- Opening Delimiter -
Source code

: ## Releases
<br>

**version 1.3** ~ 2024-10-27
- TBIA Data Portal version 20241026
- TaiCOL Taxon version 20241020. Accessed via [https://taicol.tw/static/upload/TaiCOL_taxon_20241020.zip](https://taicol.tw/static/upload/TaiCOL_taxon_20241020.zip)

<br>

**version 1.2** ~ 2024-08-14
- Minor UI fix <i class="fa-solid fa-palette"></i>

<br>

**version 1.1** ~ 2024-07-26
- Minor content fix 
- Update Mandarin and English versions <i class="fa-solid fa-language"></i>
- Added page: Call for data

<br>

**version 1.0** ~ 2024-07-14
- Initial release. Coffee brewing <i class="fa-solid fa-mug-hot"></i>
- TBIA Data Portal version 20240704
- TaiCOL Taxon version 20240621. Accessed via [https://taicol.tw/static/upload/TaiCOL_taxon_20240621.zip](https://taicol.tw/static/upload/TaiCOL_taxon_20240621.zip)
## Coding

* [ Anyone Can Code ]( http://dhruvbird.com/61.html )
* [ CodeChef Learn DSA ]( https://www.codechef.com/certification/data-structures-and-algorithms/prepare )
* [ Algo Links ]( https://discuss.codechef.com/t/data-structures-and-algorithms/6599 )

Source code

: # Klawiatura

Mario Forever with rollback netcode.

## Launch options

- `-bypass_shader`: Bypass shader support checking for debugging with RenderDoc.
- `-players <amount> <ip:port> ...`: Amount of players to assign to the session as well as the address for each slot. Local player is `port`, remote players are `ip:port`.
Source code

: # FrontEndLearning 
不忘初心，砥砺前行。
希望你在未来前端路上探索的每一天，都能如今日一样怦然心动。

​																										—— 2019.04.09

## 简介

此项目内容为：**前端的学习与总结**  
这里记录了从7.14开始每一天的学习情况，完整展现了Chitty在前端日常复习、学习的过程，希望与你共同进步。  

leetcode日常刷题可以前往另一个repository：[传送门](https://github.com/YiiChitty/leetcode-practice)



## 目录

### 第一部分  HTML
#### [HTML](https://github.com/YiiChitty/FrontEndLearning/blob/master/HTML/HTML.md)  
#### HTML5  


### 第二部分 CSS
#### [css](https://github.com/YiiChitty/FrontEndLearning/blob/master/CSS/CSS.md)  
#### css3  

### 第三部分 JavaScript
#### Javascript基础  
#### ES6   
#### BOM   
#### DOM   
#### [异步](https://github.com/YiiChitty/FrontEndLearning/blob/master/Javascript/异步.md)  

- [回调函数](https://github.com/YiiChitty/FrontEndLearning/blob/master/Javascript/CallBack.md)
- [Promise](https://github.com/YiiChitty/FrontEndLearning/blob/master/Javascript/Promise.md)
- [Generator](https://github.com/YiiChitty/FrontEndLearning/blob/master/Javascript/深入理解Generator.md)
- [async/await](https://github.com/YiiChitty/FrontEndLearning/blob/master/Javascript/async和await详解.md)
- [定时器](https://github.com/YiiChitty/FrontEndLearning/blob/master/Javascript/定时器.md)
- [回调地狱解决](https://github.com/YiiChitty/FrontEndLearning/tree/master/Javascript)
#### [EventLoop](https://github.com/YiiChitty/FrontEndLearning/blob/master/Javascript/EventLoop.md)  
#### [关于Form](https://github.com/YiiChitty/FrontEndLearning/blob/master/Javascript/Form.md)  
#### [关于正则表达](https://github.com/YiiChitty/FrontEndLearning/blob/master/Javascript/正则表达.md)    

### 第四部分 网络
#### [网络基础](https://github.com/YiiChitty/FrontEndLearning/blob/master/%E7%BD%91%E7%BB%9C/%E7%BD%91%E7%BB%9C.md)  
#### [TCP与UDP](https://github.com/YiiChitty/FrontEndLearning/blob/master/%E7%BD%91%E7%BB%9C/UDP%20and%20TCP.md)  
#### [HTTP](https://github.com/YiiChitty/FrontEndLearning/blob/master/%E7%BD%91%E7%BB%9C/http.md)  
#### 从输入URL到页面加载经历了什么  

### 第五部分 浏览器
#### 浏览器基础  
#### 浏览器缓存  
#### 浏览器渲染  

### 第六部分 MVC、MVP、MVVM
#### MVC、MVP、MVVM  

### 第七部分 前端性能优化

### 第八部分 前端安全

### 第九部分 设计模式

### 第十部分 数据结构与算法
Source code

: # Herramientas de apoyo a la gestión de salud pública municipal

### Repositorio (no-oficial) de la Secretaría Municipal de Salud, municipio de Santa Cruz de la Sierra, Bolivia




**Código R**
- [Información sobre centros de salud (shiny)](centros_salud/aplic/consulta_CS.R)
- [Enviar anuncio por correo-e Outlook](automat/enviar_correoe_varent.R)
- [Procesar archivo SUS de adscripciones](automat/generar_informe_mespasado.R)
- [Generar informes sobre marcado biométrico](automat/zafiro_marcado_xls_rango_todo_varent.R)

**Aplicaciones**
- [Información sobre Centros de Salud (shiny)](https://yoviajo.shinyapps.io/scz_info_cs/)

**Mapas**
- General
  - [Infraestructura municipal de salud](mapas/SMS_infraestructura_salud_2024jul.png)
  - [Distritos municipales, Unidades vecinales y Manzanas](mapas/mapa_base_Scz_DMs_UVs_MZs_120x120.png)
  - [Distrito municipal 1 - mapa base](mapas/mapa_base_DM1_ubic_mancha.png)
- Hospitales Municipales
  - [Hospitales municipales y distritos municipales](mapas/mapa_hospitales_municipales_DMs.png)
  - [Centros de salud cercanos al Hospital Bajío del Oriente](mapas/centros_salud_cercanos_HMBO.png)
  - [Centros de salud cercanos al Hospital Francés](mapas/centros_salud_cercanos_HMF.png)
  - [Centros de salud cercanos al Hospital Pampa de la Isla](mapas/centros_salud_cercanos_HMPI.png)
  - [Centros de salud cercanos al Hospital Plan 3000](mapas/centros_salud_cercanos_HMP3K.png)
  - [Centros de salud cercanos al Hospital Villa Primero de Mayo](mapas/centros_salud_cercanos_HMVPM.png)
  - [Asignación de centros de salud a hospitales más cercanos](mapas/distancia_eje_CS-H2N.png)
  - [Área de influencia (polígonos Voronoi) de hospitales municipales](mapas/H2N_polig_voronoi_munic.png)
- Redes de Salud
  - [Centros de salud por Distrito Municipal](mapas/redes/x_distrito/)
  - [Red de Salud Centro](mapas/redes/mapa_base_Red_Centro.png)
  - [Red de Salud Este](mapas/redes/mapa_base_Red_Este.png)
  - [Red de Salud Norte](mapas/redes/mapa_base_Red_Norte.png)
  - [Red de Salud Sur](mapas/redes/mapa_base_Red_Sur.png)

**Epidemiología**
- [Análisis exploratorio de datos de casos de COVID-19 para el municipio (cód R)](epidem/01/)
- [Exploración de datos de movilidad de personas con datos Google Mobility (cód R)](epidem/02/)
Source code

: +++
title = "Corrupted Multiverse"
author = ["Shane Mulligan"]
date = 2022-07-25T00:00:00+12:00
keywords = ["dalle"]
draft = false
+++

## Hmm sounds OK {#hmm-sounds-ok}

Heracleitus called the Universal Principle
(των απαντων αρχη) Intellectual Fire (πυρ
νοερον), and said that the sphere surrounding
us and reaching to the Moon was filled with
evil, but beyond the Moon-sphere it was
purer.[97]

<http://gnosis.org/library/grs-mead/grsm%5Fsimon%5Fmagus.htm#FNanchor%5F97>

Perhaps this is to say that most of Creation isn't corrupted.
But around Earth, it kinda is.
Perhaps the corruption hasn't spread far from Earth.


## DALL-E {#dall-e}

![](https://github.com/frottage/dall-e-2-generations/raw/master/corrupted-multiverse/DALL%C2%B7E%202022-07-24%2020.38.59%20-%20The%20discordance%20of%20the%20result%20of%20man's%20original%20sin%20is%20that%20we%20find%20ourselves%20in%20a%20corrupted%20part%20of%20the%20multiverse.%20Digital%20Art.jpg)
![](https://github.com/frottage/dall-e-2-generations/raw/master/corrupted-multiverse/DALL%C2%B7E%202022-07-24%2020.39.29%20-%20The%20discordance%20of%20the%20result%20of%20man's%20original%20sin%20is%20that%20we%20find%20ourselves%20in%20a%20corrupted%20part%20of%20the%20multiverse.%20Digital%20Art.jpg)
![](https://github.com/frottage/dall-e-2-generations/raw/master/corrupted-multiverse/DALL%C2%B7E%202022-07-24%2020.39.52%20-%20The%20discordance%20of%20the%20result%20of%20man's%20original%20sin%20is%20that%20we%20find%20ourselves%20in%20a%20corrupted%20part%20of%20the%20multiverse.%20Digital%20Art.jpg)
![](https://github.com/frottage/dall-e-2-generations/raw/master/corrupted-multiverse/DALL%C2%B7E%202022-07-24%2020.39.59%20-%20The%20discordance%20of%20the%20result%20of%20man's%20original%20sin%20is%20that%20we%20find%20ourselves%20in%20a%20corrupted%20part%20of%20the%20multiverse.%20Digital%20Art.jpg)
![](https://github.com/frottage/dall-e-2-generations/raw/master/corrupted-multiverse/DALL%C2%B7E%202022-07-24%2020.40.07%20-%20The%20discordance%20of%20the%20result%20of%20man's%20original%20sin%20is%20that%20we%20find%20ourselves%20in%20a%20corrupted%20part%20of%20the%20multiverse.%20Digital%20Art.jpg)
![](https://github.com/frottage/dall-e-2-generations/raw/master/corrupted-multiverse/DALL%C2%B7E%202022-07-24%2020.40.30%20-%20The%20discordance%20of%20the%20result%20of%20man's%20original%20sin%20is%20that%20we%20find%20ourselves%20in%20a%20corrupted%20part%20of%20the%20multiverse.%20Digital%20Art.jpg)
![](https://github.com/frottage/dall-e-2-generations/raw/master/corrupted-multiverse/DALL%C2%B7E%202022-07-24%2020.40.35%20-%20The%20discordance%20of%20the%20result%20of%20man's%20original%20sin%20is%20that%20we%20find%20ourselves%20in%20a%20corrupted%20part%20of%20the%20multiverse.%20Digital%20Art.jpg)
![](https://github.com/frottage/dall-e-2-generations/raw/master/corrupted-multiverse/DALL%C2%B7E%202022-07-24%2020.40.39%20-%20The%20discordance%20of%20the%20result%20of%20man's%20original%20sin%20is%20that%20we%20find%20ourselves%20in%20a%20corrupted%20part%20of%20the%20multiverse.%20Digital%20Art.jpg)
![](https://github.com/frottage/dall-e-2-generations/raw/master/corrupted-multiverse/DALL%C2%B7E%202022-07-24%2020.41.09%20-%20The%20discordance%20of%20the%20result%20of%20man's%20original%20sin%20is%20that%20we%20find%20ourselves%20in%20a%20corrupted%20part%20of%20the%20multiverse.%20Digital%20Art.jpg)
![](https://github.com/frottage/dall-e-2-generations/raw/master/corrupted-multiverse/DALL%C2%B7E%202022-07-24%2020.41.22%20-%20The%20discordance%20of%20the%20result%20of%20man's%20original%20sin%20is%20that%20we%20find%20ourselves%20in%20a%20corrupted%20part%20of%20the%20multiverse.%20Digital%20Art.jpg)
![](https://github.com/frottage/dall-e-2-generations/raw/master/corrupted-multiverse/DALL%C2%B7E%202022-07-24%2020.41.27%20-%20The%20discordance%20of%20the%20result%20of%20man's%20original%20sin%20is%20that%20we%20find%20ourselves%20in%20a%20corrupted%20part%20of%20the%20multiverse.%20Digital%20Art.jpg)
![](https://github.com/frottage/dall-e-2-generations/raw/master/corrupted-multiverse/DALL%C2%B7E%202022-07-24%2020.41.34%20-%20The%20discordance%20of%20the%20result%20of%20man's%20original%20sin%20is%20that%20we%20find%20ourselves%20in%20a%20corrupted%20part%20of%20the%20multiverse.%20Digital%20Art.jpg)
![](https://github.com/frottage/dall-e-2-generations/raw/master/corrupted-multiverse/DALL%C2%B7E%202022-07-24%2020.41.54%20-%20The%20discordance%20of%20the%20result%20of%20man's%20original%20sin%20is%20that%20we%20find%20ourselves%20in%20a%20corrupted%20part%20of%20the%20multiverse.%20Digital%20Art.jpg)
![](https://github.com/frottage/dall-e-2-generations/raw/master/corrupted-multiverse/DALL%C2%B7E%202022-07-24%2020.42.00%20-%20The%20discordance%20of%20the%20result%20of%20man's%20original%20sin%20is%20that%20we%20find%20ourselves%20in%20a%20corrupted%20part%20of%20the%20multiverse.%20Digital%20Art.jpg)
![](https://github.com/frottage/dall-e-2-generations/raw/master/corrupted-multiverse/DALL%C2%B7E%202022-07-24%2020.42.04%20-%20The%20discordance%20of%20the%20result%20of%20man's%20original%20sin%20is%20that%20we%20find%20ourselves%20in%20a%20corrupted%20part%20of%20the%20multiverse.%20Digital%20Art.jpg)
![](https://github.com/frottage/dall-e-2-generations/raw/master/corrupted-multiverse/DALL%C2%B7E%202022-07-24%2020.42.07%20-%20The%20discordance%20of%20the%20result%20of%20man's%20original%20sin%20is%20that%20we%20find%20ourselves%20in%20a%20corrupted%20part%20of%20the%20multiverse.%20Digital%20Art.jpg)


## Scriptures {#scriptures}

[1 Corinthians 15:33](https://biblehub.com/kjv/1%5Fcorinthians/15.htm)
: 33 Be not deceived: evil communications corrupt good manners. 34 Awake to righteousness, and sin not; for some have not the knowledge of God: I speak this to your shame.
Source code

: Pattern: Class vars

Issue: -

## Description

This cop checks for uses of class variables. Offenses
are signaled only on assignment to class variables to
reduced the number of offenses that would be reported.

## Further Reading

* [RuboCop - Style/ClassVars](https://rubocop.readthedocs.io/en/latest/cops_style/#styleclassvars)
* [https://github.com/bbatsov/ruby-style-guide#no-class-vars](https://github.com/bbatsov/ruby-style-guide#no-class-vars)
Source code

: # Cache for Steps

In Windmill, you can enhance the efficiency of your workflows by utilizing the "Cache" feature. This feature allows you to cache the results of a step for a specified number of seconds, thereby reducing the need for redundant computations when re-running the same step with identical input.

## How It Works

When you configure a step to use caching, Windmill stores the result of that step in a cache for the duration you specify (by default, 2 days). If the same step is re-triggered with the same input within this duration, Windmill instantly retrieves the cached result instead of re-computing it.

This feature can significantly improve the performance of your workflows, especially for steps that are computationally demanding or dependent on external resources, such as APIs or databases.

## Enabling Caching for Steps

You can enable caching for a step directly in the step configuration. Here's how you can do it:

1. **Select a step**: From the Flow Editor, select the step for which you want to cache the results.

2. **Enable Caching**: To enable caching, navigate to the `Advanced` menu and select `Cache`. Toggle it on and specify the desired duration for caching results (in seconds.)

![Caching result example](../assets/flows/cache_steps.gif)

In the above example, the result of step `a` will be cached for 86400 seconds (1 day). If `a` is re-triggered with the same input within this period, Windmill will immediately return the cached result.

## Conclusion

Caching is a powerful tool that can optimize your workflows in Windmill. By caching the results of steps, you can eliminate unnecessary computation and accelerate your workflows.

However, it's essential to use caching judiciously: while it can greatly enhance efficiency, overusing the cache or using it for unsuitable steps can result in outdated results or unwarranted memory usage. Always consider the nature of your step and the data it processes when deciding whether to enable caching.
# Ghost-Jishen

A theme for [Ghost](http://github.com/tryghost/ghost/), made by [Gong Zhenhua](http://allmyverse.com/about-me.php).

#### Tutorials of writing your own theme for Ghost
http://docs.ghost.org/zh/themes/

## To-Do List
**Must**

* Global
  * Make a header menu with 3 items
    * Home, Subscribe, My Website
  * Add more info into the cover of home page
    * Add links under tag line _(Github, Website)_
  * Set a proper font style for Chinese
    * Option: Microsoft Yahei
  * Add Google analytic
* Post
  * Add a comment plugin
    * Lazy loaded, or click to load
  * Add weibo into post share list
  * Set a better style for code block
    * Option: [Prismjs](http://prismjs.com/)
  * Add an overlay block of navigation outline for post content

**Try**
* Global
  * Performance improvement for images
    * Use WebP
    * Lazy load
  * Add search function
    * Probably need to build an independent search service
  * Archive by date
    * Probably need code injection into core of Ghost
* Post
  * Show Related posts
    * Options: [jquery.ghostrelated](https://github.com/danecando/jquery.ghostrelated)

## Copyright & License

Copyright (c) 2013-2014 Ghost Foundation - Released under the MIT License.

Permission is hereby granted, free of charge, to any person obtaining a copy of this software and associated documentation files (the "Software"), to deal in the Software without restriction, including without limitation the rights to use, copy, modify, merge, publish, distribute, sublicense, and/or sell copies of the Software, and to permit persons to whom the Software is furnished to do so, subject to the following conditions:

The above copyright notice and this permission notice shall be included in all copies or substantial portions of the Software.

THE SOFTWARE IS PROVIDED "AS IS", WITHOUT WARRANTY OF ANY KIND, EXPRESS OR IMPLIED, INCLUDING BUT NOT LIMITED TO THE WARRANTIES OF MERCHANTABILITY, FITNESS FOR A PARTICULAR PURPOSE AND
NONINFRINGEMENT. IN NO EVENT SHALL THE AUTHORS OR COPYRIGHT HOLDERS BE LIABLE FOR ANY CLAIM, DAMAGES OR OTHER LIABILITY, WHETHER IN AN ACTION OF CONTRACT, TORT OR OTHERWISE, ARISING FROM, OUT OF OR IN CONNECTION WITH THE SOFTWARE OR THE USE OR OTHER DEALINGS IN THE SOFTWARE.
- Closing Delimiter -
### WHAT IS EXPECTED
Copy the material above word for word, from the line containing "THE SOFTWARE IS PROVIDED" through the last line, both included.

### WRITTEN SOLUTION
THE SOFTWARE IS PROVIDED "AS IS", WITHOUT WARRANTY OF ANY KIND, EXPRESS OR IMPLIED, INCLUDING BUT NOT LIMITED TO THE WARRANTIES OF MERCHANTABILITY, FITNESS FOR A PARTICULAR PURPOSE AND
NONINFRINGEMENT. IN NO EVENT SHALL THE AUTHORS OR COPYRIGHT HOLDERS BE LIABLE FOR ANY CLAIM, DAMAGES OR OTHER LIABILITY, WHETHER IN AN ACTION OF CONTRACT, TORT OR OTHERWISE, ARISING FROM, OUT OF OR IN CONNECTION WITH THE SOFTWARE OR THE USE OR OTHER DEALINGS IN THE SOFTWARE.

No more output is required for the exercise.